Development of Statistical Methods for Population Genomic Data
My main research focuses on building models for statistical inference of the processes underlying genetic variation in large datasets of closely linked genetic markers. Publicly accessible datasets are now available that give detailed pictures of haplotype diversity from a sample of human populations. Genomic data of this form is likely to be increasingly important studying the genetic of disease: successful use of this data requires new statistical techniques. My main interest is in how we use known human evolutionary history to inform genetic studies of common human disease – such as type 1 and type II diabetes, hypertension and coronary artery disease.
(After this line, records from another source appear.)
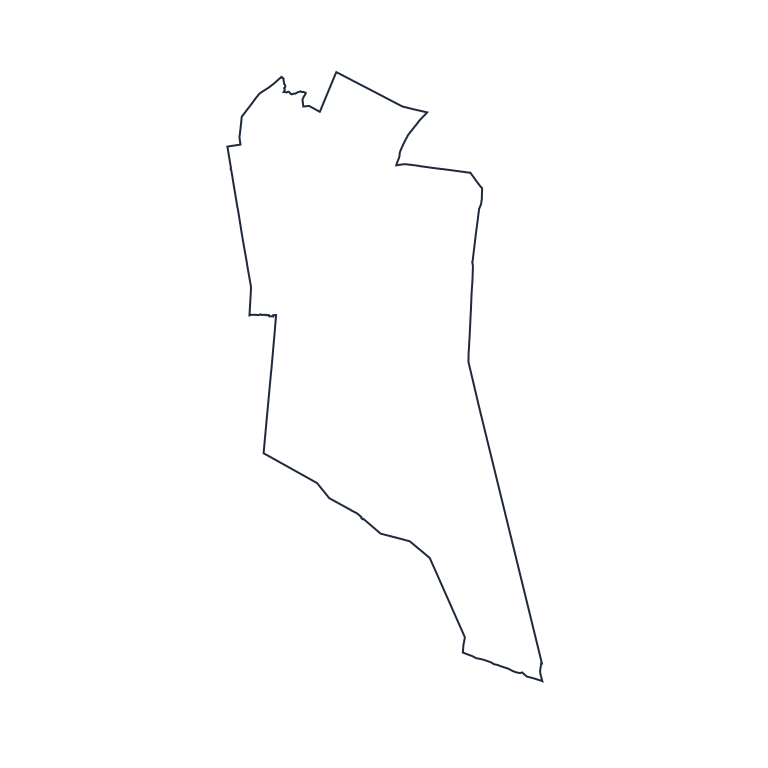 Istria, Constanta, Romania (Robinson projection), rotated 80°
{"feature_id": "2599482B58172881706540", "entity_name": "Istria", "entity_type": "district", "adm_level": 2, "iso_a3": "ROU", "parent_name": "Romania", "parent_adm1": "Constanta", "projection": "robinson", "projection_center": [28.695, 44.556], "detail": "fine", "context": "isolated", "style": "outline", "palette": "slate", "viewbox_px": 768, "rotation_deg": 80, "n_neighbors": 0, "source": "geoboundaries", "source_scale": "gbopen_adm2", "svg_char_len": 4797}
<svg xmlns="http://www.w3.org/2000/svg" viewBox="0 0 768 768"><g transform="rotate(80 384 384)"><path d="M704.1,279.7L696.9,280.3L694.0,280.2L686.4,277.7L686.6,277.0L419.3,294.6L402.6,295.5L397.4,295.8L382.2,296.7L378.0,296.9L377.1,297.0L374.9,296.6L369.6,295.6L366.1,294.8L362.6,293.9L356.4,292.5L353.3,291.7L350.2,291.0L336.4,287.9L330.6,286.6L327.3,285.8L321.4,284.5L318.6,283.9L311.7,282.4L308.2,281.6L305.9,281.0L303.9,280.5L300.5,279.7L297.0,278.8L296.9,278.8L284.1,276.1L282.9,275.9L281.4,275.9L280.0,275.8L279.6,276.0L278.9,275.8L278.9,275.6L278.7,275.5L276.8,274.9L274.4,274.2L270.4,273.0L265.9,271.6L259.9,269.8L256.3,268.7L254.1,268.1L250.1,266.8L248.7,266.4L246.3,265.6L244.1,264.9L240.5,263.8L238.4,263.1L237.0,262.7L232.1,261.2L231.6,261.0L228.7,260.1L228.1,260.0L225.9,258.5L223.4,257.0L220.5,256.2L219.6,255.7L218.4,255.5L212.7,254.3L209.8,253.7L209.5,253.6L209.4,253.6L208.1,253.4L207.7,253.7L206.7,254.4L206.0,254.8L203.7,256.0L201.2,257.3L199.3,258.2L198.7,258.5L198.0,258.8L190.9,262.3L190.9,262.7L189.1,268.3L185.2,280.5L183.1,287.2L181.1,293.8L178.9,300.9L177.6,304.7L177.2,306.1L176.9,307.0L176.6,307.8L176.5,308.4L174.4,314.4L173.7,316.5L173.3,318.0L173.0,318.7L172.9,319.2L172.8,319.7L172.7,319.8L172.6,320.5L171.6,323.5L171.4,324.4L171.1,325.5L171.0,327.3L170.9,328.9L170.8,330.7L170.8,331.7L170.8,332.2L170.8,333.1L170.8,333.4L170.8,333.6L170.7,333.6L170.7,333.8L170.4,333.6L169.5,333.3L168.7,333.0L168.2,332.7L167.2,332.0L166.3,331.4L165.4,330.9L164.0,330.0L163.2,329.6L161.0,328.8L159.2,328.4L157.6,327.6L154.6,325.6L153.8,325.2L152.2,323.9L150.9,323.1L149.2,321.8L145.9,319.4L145.0,318.5L144.8,318.3L144.2,317.9L143.6,317.6L143.2,317.3L142.8,316.9L142.2,316.1L141.8,315.6L141.5,315.3L140.9,314.9L140.5,314.5L140.0,313.9L139.6,313.3L138.9,312.5L137.3,310.7L135.2,308.4L134.8,307.8L132.8,305.6L130.8,303.5L128.5,300.5L125.5,296.2L124.0,294.3L118.7,306.9L114.2,317.0L113.6,318.1L96.9,339.8L80.7,361.0L79.4,362.7L77.9,364.6L68.6,376.8L73.8,380.2L83.4,386.3L95.3,393.9L104.8,399.9L104.7,400.2L103.4,401.7L101.7,403.8L100.8,404.9L100.1,405.8L98.9,407.3L97.1,409.6L96.9,413.2L96.7,415.3L93.4,415.1L89.7,414.9L88.4,414.0L86.7,412.8L85.8,411.8L83.9,410.5L82.9,411.7L82.4,412.7L82.3,413.7L82.0,414.7L81.3,415.3L81.6,417.9L82.6,420.8L82.4,422.6L82.7,424.6L82.3,425.0L82.1,425.5L79.7,426.9L79.5,427.9L80.0,429.0L79.0,432.1L78.6,431.7L77.7,430.9L76.5,430.6L76.0,430.8L75.9,430.8L75.3,431.0L75.1,430.9L74.7,430.0L74.3,429.7L72.9,429.4L72.6,429.5L72.2,429.7L71.5,430.2L71.3,430.2L69.4,430.1L67.0,430.2L66.6,430.2L66.0,429.8L63.9,431.4L64.0,431.5L64.5,432.2L64.2,432.5L64.6,433.0L64.9,433.6L66.4,436.0L66.5,436.1L68.6,439.5L69.7,441.5L71.0,444.0L72.4,446.8L73.1,448.6L73.8,450.2L73.8,450.3L75.6,454.5L76.2,455.8L76.5,456.4L77.1,457.1L79.2,459.4L80.8,461.3L81.3,461.8L81.5,461.9L81.7,462.1L86.6,467.3L90.5,471.6L91.1,472.3L91.5,472.6L95.2,476.7L95.8,477.5L96.0,477.6L97.5,478.1L99.7,478.7L100.6,478.9L100.8,479.0L101.3,479.1L102.1,479.4L104.6,480.1L112.3,482.4L113.1,482.6L113.9,482.9L115.5,483.4L116.0,483.5L123.3,483.8L123.0,497.0L141.7,497.2L143.6,497.2L144.4,497.2L144.7,497.2L145.3,497.6L145.5,497.7L146.0,497.7L146.4,497.3L152.9,497.3L157.4,497.4L163.5,497.5L168.3,497.5L176.4,497.6L184.4,497.7L185.9,497.6L186.1,497.6L189.2,497.6L196.3,497.7L203.4,497.8L204.8,497.8L205.4,497.9L218.6,498.0L224.5,498.0L228.6,498.0L231.9,498.0L233.8,498.0L240.4,498.0L244.1,498.1L248.9,498.1L255.8,498.1L259.4,498.1L264.2,498.1L267.3,498.5L267.7,498.6L268.0,498.6L268.7,498.8L292.7,504.5L293.1,504.6L293.0,503.7L292.7,502.9L293.0,501.7L293.1,500.9L293.4,499.7L293.5,498.8L293.7,498.1L293.9,497.3L294.1,496.6L294.3,496.0L294.3,495.5L294.3,494.9L294.2,494.5L294.1,494.3L293.9,493.8L294.0,493.4L294.2,493.1L294.6,492.9L294.8,492.5L294.8,491.8L294.9,491.0L295.0,490.7L295.1,490.1L295.4,488.3L295.7,488.3L295.9,488.0L295.8,487.7L295.6,487.6L295.8,487.0L296.2,485.3L296.6,485.2L296.8,485.4L297.1,485.5L297.4,485.3L297.6,484.8L297.9,482.0L298.1,481.7L297.8,481.7L297.5,481.7L297.2,481.6L297.0,481.2L297.0,480.7L297.3,480.0L297.1,479.7L297.1,479.2L297.4,478.3L314.5,482.8L351.7,492.8L352.2,493.0L358.0,494.6L396.0,505.0L431.3,514.6L441.2,502.4L470.0,467.1L487.0,457.7L502.8,438.0L503.1,437.8L503.5,437.4L503.6,437.1L506.8,432.9L511.1,429.4L511.6,429.6L512.2,429.6L512.5,429.4L512.7,429.0L513.4,428.5L513.5,428.4L513.5,428.0L513.3,427.7L530.8,413.3L539.5,394.2L541.5,390.0L543.4,385.9L551.5,379.1L551.9,378.8L551.9,378.7L563.4,369.1L647.2,348.4L648.1,348.5L653.8,350.7L654.5,351.0L662.2,353.0L665.1,348.1L667.5,344.0L669.9,341.0L672.6,334.3L676.6,327.1L679.0,324.4L680.1,321.7L680.8,320.2L681.8,318.8L682.9,316.7L684.5,313.7L685.9,311.1L689.1,307.0L691.1,303.5L692.3,300.3L692.1,297.9L693.9,296.6L697.0,294.0L699.6,288.2L703.8,280.1L704.1,279.7Z" fill="none" stroke="#1e293b" stroke-width="2"/></g></svg>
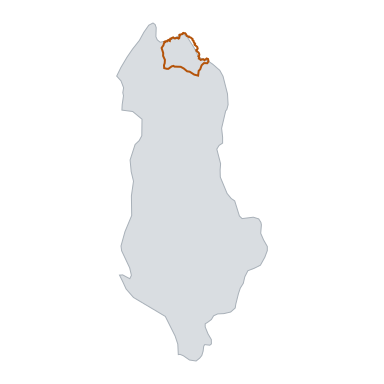 Tropojë, Kukës, Albania shown in context
{"feature_id": "67620474B51082079967557", "entity_name": "Tropojë", "entity_type": "district", "adm_level": 2, "iso_a3": "ALB", "parent_name": "Albania", "parent_adm1": "Kukës", "projection": "equal_earth", "projection_center": [20.083, 42.368], "detail": "fine", "context": "in_parent", "style": "outline", "palette": "amber", "viewbox_px": 384, "rotation_deg": 0, "n_neighbors": 0, "source": "geoboundaries", "source_scale": "gbopen_adm2", "svg_char_len": 2847}
<svg xmlns="http://www.w3.org/2000/svg" viewBox="0 0 384 384"><path d="M121.9,110.1L122.2,104.5L123.5,95.7L122.8,92.7L123.6,87.7L121.0,80.9L116.7,76.1L120.9,67.5L127.0,57.2L132.6,49.0L139.4,40.4L143.9,32.2L148.8,25.2L153.0,23.0L155.1,24.5L156.2,27.6L155.9,36.7L157.3,39.9L160.2,42.2L166.3,41.0L173.1,38.8L182.2,34.0L183.7,34.3L187.1,36.8L194.1,47.8L198.8,57.5L208.0,60.9L213.2,64.6L219.8,70.4L223.0,76.2L227.5,93.9L228.1,104.7L226.8,109.6L225.7,110.8L221.6,128.3L222.6,137.2L222.6,143.1L219.1,145.4L216.8,149.1L220.6,163.8L220.1,170.0L220.3,177.1L227.1,193.5L231.2,198.5L234.7,200.9L239.4,216.0L242.1,218.6L253.3,217.2L258.7,218.9L260.9,222.4L261.4,224.9L260.7,233.3L263.5,239.8L267.3,246.5L267.3,250.6L264.8,257.3L260.4,265.2L254.4,268.2L247.9,270.7L244.8,276.8L243.3,283.3L240.3,288.1L238.5,293.4L235.8,304.1L235.2,308.0L230.7,312.0L223.9,313.6L217.7,313.9L213.6,315.8L211.4,319.5L207.5,322.4L205.2,323.8L205.2,327.0L208.0,333.9L211.3,339.5L211.4,343.9L209.8,345.2L204.7,344.6L203.7,346.3L203.1,351.2L201.8,355.5L199.7,358.1L196.1,361.0L189.5,360.0L183.3,355.7L180.1,354.4L178.3,354.6L177.8,344.1L175.1,336.0L165.3,316.4L133.5,297.5L126.1,289.0L122.8,281.8L119.5,275.1L122.7,274.9L125.8,276.6L129.8,278.7L131.4,275.3L129.7,267.9L121.6,250.7L121.0,246.0L125.0,231.6L131.7,215.5L131.4,195.9L133.5,181.2L131.2,171.7L130.1,160.0L135.1,144.5L139.2,140.6L141.8,135.7L142.0,119.2L132.7,111.5L121.9,110.1Z" fill="#d9dde1" stroke="#a8b0b8" stroke-width="1"/><path d="M208.4,60.7L208.0,59.0L206.6,58.5L205.8,59.3L205.1,59.5L204.5,60.2L203.2,59.2L200.6,59.9L200.0,59.2L198.9,58.6L199.3,57.8L198.4,56.3L199.1,55.9L199.3,54.3L198.7,52.7L197.4,51.6L196.3,50.7L196.3,49.8L197.2,49.5L197.7,48.6L197.2,46.9L195.8,45.7L194.7,44.9L194.6,44.5L195.0,44.1L195.1,43.8L194.9,43.6L194.5,42.9L193.9,42.6L193.8,42.1L193.6,41.6L193.7,41.3L193.7,41.1L193.4,40.8L192.7,40.3L192.4,39.6L192.6,39.1L191.8,38.4L190.6,37.5L188.9,37.0L188.8,36.5L188.2,36.5L186.7,35.8L186.5,35.1L186.1,34.6L185.8,33.9L185.1,33.2L184.5,33.3L183.5,32.9L182.9,33.1L182.4,34.1L181.3,34.2L180.5,34.8L179.9,34.6L179.4,34.8L179.4,35.5L179.6,36.2L179.5,36.9L179.2,37.3L179.2,38.1L178.6,38.6L177.6,38.0L176.7,37.9L176.1,37.9L175.4,38.4L174.5,38.4L173.2,37.4L171.7,38.1L171.2,38.8L170.4,38.6L169.8,39.4L169.9,40.2L169.8,41.0L169.3,40.8L168.3,40.0L167.5,40.5L167.2,41.3L166.0,41.2L165.4,42.0L164.8,41.6L164.3,41.9L164.4,42.4L163.9,43.5L163.5,45.1L163.2,45.7L162.7,46.3L162.3,46.9L161.9,47.5L161.6,48.0L163.2,53.0L163.1,55.9L164.9,59.8L164.7,63.2L164.0,65.2L164.2,68.1L166.8,68.8L168.4,68.8L171.6,66.4L173.5,65.9L174.4,66.6L177.3,66.7L180.7,66.8L183.8,68.5L185.0,69.5L187.1,71.3L189.7,71.7L194.2,74.6L198.1,75.6L198.7,70.8L200.2,69.3L201.0,67.0L201.6,65.3L203.9,63.1L207.3,63.2L207.7,62.6L207.9,62.2L208.0,62.0L208.1,61.9L208.4,61.4L208.4,61.1L208.4,60.7Z" fill="none" stroke="#b45309" stroke-width="2"/></svg>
I am developing models that describe genomic data and can be used to estimate genetic parameters from subdivided populations, and, more importantly, can sample from the conditional distribution of an unseen variant, conditional on genomic variation. A large number of population genomic problems can be described under this prediction-with-subdivision framework and problems of immediate interest can be made to conform such as fine-scale mapping for case-control studies of genetic variation, and the search for loci that have undergone different selective regimes in sampled subpopulations.
Recent work has focussed on methods for inferring human evolutionary history from worldwide DNA samples. Projects have concentrated on the X and Y chromosomes and mitochondrial DNA. I am the author of BATWING, which has been used extensively in inferring human history using the Y chromosome.